Festival Opera
Bluebeard’s Castle
Church Hill Theatre, Edinburgh
Keith Bruce
Five stars
OPERA director Daisy Evans had a high productive pandemic. When her planned 2020 Fringe show for Scottish Opera was a casualty of lockdown she was made a superb filmed version of Gian Carlo Menotti’s The Telephone for the International Festival’s emergency programme instead – and then followed up with a clever socially-distanced Hansel and Gretel at Glasgow’s Theatre Royal.
Over the same period, the seeds of this project with conductor and arranger Stephen Higgins for Theatre of Sound were also germinating.
Bela Bartok’s Bluebeard’s Castle is usually an intense two-hander for soprano and bass, laden with symbolism as Judith comes to terms with her new husband’s past life and loves in his imposing home, soundtracked by an immense orchestra.
Evans and Higgins reimagine the piece on a smaller, contemporary domestic scale with a scaled-down score – superbly played by the Hebrides Ensemble here. The initial set-up is brilliantly conveyed in a silent opening scene as an elderly Bluebeard (Lester Lynch) fussily leaves his home, and then with the arrival (from hospital perhaps?) of Judith (Susan Bullock), the wariness in her eyes conveying the confusion of dementia.

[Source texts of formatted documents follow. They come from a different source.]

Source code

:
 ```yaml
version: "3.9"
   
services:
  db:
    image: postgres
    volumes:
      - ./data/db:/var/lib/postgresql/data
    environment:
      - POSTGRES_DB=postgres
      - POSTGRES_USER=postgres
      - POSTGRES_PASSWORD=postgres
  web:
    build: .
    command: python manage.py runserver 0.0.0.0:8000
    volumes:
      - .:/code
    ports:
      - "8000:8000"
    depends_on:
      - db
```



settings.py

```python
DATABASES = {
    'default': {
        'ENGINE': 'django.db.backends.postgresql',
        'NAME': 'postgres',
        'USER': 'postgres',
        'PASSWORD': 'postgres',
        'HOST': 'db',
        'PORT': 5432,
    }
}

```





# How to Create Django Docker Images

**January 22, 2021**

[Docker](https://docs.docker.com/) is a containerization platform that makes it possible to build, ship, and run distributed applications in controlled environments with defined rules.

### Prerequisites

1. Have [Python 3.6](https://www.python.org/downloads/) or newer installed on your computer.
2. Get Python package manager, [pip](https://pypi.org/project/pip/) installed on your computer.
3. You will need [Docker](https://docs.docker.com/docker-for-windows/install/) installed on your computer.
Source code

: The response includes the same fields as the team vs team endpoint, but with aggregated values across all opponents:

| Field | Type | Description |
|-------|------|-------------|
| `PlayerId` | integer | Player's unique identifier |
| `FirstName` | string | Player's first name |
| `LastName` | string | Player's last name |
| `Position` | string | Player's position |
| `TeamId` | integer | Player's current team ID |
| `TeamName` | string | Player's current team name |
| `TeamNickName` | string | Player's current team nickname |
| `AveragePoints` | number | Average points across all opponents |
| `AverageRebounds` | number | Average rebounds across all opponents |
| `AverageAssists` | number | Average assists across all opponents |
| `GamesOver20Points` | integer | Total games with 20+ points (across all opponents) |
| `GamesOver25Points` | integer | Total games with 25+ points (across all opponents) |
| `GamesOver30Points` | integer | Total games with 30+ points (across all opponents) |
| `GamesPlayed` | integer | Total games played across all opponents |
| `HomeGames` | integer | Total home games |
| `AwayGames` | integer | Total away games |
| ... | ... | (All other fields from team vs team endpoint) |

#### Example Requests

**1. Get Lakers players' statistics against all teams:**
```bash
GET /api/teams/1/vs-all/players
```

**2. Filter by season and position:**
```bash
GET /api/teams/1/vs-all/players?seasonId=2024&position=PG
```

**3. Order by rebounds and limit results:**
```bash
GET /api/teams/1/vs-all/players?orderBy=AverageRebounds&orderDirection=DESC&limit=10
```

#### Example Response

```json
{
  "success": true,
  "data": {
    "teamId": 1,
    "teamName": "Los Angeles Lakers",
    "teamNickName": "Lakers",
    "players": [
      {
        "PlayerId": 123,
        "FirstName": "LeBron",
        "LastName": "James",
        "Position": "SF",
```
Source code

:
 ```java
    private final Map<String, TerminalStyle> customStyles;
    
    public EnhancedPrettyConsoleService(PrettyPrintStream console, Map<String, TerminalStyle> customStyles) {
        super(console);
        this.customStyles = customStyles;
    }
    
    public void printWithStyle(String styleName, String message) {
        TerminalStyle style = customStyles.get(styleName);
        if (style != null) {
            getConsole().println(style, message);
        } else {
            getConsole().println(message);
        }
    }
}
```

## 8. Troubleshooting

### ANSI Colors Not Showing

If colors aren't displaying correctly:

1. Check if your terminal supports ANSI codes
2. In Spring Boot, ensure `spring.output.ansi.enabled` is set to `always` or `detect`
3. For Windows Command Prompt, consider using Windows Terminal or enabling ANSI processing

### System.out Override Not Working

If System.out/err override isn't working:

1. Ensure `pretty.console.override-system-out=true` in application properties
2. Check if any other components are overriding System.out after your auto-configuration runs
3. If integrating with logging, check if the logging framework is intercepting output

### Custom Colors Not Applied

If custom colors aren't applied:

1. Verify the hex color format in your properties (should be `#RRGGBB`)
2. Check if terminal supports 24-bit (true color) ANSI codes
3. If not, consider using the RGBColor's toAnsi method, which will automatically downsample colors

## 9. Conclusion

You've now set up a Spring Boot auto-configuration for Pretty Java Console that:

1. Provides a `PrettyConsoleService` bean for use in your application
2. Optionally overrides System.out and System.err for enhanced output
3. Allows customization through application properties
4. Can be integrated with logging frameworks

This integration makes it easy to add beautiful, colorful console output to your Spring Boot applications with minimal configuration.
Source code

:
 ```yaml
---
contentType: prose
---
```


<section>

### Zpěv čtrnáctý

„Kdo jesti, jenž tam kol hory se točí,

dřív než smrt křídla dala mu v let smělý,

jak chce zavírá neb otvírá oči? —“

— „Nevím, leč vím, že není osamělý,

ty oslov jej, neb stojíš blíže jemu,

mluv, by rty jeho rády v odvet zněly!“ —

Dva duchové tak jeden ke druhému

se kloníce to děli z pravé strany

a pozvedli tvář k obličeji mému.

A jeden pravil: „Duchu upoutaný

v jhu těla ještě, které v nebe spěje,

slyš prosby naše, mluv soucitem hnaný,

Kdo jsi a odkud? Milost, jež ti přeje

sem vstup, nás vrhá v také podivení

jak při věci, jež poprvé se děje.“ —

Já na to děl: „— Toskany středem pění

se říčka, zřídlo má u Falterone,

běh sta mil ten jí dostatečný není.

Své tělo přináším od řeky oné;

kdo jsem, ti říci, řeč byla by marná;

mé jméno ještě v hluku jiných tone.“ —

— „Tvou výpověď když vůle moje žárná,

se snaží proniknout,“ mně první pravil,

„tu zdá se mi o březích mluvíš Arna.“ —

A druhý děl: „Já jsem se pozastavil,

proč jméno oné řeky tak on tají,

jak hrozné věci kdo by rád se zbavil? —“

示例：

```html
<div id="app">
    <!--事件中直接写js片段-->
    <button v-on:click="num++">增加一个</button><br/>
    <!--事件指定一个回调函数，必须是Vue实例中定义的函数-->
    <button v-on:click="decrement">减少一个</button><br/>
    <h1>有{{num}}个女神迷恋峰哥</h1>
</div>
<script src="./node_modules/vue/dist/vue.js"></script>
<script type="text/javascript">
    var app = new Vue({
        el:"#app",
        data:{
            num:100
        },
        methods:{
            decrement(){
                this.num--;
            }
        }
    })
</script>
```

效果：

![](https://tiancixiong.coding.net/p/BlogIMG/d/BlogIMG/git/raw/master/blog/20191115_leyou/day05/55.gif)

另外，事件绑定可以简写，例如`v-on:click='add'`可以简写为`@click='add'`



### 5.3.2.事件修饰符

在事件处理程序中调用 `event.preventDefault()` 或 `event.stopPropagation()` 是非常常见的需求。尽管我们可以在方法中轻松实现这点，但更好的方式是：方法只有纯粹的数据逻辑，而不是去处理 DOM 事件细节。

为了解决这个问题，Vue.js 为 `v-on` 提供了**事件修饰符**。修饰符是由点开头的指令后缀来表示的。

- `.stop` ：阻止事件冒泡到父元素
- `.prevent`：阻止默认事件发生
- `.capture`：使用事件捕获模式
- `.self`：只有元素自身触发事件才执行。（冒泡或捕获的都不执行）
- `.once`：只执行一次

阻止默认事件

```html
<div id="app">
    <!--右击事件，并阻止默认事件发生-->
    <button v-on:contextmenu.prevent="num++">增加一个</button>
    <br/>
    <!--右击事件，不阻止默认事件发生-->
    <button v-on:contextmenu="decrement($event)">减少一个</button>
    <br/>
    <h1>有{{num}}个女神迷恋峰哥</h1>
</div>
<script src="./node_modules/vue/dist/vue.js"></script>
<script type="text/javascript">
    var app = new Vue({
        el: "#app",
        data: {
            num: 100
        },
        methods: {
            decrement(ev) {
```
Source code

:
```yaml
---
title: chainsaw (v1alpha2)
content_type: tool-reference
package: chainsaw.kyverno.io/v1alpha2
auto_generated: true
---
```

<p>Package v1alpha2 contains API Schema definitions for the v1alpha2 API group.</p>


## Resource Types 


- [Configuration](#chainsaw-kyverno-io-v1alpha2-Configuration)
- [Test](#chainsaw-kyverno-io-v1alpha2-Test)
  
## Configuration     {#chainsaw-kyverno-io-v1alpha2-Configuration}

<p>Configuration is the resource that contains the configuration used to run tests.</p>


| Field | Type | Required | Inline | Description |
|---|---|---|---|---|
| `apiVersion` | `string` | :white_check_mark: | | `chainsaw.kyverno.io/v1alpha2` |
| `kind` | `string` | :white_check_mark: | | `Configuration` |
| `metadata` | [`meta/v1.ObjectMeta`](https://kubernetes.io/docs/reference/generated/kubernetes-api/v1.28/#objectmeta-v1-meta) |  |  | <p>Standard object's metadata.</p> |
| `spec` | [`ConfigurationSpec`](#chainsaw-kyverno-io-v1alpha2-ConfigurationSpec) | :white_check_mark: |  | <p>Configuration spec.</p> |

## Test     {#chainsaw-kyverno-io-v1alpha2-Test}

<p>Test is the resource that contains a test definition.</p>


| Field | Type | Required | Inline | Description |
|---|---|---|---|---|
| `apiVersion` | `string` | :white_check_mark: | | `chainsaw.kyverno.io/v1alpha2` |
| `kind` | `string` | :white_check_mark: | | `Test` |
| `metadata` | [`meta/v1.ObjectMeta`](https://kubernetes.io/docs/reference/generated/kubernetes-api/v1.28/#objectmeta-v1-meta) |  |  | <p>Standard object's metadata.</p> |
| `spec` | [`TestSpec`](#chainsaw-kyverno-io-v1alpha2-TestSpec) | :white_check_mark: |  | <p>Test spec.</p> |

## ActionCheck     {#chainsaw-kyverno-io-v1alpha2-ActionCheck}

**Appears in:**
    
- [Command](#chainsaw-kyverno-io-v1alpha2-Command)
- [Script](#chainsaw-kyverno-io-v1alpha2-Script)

A steamer trunk replaces the seven doors of the original, the treasure chest’s contents being the memories that Bluebeard at first encourages Judith to retrieve, only to try to suppress others as the drama unfolds. With five silent actors personifying the revelations of the couple’s shared past, this is a Bluebeard for today that serves Bartok’s music as faithfully as it makes the work live in Evan’s own vibrant new libretto.
Bullock, who was terrific in Scottish Opera’s EIF production of Turnage’s Greek and last year’s Candide in Glasgow, is on magnificent form, and Lynch, who sang in Scottish Opera’s Verdi Collection concerts, matches her fine vocal and acting performance. After the dramatic scenes of the hour have unfolded, his simple act of making her a cup of tea as the piece ends is full of pathos.
With superb stage and lighting design – some 34 table, standard and reading lamps on stage are as malleable in their literal illumination as those manipulated memories – this is a production that proves once again that the alleged absence of opera in this year’s Festival programme was much exaggerated.